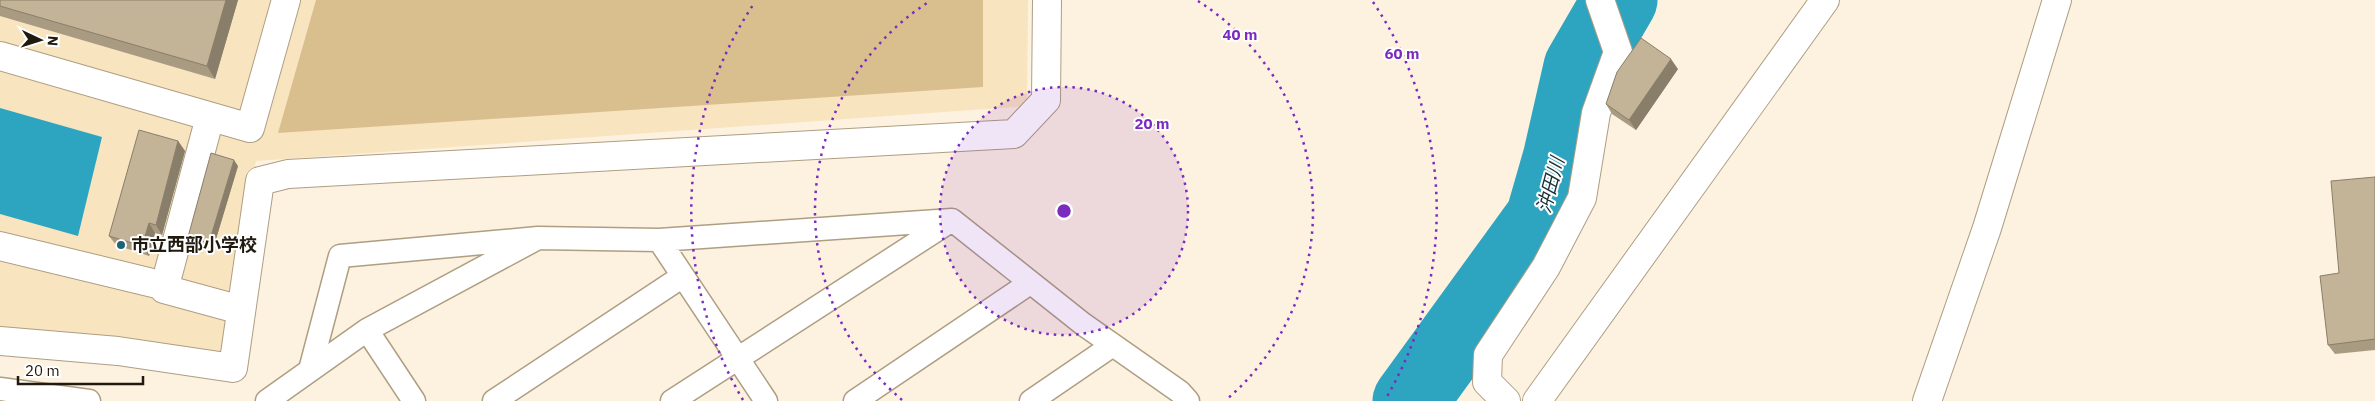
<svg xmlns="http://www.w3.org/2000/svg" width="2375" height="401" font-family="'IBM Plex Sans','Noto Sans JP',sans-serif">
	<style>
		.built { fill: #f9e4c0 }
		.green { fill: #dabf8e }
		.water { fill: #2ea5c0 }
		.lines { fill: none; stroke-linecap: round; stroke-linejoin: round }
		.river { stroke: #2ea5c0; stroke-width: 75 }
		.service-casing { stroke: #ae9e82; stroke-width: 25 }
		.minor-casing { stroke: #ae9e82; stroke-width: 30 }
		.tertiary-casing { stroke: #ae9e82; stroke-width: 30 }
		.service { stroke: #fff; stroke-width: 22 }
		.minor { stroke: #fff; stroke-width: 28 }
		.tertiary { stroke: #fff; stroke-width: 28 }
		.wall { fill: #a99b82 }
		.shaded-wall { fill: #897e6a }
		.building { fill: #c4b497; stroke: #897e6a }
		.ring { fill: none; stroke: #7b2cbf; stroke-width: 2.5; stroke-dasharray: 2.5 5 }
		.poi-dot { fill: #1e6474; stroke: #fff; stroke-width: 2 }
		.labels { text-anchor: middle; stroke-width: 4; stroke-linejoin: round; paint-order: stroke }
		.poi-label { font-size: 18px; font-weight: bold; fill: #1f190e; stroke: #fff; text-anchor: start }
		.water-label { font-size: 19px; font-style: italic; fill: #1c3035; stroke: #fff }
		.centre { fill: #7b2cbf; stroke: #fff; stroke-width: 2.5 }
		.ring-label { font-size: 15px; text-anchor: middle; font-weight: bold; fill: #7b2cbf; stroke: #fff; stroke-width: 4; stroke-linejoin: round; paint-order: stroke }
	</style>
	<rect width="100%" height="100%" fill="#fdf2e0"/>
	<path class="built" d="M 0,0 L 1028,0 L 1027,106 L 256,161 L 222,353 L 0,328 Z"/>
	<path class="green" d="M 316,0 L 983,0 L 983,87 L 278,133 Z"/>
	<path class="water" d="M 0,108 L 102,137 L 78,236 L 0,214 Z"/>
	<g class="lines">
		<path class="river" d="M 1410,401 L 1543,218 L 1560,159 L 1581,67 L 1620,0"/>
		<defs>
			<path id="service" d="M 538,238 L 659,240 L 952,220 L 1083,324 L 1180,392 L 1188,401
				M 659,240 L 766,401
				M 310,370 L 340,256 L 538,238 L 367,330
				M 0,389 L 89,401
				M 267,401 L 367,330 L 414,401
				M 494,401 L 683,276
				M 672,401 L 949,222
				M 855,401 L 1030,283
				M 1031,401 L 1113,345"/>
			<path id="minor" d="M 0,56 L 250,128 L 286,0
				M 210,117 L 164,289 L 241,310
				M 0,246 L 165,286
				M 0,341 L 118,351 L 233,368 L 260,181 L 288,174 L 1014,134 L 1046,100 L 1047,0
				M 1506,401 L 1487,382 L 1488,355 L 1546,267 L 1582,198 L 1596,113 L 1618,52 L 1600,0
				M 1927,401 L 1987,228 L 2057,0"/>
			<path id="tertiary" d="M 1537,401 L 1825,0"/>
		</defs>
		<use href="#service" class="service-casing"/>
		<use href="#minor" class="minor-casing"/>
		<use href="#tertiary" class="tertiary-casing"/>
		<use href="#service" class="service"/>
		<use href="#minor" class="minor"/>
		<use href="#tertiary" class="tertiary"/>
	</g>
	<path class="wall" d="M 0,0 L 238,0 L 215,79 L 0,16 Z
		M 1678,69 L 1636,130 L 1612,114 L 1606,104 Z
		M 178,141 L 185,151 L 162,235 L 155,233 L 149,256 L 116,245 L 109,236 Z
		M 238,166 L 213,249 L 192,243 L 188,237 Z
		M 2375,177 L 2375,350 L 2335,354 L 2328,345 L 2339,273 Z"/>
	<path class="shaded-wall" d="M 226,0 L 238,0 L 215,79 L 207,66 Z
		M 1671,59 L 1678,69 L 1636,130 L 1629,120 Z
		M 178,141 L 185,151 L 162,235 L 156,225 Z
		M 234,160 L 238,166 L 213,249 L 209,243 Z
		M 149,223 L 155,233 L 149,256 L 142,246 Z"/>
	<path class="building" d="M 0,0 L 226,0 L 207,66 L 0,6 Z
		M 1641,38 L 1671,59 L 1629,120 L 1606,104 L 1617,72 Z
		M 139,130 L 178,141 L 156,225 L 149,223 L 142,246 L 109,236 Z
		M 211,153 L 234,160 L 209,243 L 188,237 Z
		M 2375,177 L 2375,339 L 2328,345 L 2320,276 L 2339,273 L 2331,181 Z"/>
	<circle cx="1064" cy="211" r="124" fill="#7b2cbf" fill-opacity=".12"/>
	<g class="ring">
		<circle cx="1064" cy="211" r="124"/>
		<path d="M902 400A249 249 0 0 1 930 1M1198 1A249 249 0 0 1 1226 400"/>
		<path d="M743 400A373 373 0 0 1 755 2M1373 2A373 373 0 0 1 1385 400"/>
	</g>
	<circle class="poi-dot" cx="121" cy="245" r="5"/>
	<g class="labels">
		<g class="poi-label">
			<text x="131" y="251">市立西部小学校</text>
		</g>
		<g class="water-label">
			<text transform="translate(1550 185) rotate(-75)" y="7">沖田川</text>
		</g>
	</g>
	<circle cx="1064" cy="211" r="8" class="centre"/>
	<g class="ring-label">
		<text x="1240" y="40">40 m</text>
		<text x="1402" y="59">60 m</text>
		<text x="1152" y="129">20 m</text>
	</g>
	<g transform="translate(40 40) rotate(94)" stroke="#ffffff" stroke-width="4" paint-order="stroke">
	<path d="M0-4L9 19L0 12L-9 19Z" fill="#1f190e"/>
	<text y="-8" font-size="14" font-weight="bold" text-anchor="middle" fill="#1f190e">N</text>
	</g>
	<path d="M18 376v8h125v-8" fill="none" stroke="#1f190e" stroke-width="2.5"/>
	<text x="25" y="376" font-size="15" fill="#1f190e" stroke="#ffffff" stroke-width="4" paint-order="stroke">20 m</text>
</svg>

==

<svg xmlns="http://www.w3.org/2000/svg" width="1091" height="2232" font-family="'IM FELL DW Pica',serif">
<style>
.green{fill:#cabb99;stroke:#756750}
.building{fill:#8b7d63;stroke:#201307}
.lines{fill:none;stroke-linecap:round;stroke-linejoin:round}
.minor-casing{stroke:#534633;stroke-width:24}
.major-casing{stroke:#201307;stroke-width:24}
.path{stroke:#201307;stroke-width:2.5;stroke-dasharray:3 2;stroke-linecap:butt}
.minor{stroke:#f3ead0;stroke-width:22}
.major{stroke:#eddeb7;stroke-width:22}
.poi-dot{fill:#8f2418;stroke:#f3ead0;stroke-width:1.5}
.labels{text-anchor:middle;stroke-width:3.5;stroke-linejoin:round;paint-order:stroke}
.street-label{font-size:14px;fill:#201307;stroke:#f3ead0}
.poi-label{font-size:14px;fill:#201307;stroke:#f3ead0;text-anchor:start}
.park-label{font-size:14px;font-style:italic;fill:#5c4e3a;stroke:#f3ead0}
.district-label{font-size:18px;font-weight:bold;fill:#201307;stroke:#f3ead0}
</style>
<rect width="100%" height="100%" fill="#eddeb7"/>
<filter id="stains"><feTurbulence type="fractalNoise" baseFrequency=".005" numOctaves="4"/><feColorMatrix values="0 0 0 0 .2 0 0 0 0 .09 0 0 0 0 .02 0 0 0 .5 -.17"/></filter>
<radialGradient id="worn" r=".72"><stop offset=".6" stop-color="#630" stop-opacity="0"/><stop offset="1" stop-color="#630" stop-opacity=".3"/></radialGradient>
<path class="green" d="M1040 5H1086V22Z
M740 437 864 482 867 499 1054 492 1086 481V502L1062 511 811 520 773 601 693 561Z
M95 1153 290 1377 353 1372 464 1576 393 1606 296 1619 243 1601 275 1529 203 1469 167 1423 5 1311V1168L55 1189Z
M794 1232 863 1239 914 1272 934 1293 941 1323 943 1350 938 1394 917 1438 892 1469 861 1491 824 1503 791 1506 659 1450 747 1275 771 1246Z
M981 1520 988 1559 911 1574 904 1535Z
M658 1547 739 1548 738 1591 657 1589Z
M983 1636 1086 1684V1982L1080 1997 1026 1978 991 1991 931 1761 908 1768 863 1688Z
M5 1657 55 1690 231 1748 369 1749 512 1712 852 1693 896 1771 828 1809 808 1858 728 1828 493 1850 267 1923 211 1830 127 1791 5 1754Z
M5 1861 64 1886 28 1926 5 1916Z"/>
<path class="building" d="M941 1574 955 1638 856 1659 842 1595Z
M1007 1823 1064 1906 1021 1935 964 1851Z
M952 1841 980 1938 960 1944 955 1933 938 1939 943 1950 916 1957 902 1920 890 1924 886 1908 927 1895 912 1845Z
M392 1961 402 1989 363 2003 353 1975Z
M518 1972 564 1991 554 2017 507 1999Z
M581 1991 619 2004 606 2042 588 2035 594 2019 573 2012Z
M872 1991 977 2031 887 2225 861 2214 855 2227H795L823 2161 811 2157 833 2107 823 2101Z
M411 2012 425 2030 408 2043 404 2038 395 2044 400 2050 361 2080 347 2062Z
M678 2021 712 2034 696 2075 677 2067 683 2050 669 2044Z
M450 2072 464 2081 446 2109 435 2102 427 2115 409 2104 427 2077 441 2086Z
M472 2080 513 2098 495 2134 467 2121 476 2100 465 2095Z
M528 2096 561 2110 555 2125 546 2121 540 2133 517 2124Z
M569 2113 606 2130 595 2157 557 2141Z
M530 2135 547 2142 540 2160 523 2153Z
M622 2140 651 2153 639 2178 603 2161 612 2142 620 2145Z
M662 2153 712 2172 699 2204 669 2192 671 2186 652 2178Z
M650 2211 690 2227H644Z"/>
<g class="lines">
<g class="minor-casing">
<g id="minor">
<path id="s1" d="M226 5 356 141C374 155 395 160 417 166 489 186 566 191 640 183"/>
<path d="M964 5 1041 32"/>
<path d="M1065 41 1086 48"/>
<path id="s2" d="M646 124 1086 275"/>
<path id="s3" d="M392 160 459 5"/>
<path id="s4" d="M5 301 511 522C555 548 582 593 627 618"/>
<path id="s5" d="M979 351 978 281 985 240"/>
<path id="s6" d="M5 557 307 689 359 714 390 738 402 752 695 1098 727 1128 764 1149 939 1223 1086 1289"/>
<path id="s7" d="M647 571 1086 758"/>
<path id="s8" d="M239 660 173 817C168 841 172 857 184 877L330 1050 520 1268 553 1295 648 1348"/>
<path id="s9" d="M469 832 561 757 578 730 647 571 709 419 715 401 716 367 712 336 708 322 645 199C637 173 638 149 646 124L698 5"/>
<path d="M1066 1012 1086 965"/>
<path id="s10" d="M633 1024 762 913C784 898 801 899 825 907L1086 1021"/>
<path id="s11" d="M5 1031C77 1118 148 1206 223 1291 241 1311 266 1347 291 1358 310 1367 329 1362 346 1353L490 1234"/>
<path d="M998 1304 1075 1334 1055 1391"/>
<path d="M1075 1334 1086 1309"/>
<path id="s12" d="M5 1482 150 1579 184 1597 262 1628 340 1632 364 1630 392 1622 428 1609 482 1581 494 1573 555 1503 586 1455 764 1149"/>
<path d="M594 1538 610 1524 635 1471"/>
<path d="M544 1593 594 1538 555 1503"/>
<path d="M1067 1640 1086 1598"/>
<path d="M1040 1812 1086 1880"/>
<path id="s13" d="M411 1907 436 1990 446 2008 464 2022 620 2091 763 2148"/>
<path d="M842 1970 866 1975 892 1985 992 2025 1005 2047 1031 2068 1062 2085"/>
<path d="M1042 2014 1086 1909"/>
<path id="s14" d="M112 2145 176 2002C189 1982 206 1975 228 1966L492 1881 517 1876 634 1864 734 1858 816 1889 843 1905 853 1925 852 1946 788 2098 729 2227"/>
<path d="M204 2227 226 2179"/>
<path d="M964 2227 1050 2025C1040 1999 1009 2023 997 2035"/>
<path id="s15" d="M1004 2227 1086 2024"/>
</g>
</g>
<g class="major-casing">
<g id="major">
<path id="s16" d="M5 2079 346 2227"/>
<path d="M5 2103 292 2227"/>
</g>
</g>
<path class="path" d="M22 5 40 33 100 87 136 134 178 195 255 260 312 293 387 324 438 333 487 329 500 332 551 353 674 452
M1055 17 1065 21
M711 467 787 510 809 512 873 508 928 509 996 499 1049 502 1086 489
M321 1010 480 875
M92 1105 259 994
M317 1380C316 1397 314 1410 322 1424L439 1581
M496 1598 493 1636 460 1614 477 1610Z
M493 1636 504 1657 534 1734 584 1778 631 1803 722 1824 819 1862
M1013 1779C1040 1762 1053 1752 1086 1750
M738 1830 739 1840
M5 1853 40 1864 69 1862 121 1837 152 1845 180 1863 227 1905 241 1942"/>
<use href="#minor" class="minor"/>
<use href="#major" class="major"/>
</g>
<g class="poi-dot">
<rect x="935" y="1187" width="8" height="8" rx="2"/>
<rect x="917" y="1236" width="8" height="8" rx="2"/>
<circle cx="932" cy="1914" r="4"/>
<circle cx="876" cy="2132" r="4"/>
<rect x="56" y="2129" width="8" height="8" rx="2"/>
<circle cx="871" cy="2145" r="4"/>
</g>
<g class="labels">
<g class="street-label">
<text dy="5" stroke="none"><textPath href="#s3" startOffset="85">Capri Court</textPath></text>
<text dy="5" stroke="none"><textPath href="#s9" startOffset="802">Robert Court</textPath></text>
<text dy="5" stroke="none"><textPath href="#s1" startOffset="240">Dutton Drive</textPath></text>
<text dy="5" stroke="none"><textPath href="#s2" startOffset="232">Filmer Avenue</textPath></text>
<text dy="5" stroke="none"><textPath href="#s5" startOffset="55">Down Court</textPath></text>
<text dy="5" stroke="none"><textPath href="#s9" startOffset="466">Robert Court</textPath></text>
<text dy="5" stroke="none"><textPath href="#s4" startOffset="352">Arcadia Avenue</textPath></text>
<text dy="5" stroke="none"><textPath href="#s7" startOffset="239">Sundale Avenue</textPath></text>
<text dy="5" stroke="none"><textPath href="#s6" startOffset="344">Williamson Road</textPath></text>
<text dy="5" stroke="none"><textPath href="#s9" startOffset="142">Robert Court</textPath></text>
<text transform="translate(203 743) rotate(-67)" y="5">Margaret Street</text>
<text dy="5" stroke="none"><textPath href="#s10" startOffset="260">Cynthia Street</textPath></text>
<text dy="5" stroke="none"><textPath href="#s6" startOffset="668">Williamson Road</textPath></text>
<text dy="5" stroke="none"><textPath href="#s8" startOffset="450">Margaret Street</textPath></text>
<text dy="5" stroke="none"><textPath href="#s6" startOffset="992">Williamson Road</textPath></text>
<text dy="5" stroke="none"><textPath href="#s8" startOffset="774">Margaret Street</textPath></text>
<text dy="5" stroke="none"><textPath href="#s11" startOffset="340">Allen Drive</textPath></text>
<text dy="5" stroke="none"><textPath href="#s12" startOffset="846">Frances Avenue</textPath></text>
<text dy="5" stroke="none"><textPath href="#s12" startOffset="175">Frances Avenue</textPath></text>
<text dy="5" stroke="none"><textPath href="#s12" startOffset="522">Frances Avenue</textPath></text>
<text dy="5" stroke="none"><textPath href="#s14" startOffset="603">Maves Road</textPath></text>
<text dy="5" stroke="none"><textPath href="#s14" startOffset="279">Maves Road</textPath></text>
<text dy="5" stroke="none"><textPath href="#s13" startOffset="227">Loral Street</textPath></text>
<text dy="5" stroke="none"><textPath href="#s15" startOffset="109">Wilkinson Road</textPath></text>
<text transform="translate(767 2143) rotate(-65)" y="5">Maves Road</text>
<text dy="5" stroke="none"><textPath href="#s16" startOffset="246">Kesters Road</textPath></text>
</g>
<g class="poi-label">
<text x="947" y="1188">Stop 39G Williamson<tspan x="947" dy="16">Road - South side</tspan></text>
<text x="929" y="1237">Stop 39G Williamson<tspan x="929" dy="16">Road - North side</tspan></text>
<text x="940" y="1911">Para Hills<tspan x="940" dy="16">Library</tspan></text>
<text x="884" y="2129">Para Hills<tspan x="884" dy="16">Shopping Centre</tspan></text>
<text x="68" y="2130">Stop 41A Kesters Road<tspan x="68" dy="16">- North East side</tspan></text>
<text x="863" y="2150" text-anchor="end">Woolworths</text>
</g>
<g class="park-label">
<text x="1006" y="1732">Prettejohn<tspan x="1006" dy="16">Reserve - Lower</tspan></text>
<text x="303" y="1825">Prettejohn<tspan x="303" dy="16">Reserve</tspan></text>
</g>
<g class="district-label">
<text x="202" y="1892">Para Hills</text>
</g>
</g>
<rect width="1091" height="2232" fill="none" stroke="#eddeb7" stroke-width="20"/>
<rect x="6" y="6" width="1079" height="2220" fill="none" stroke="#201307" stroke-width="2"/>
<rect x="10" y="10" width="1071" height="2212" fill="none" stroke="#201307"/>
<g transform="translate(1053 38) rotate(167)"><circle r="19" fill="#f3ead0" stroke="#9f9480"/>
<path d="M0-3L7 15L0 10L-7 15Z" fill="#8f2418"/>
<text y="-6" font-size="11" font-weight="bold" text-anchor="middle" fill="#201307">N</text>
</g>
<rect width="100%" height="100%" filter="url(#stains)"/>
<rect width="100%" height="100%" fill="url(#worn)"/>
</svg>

> WHAT THE EXERCISE ASKS: Across the entries above, work out how many lines hold "worn". The answer is that number alone.

> OUTPUT: 2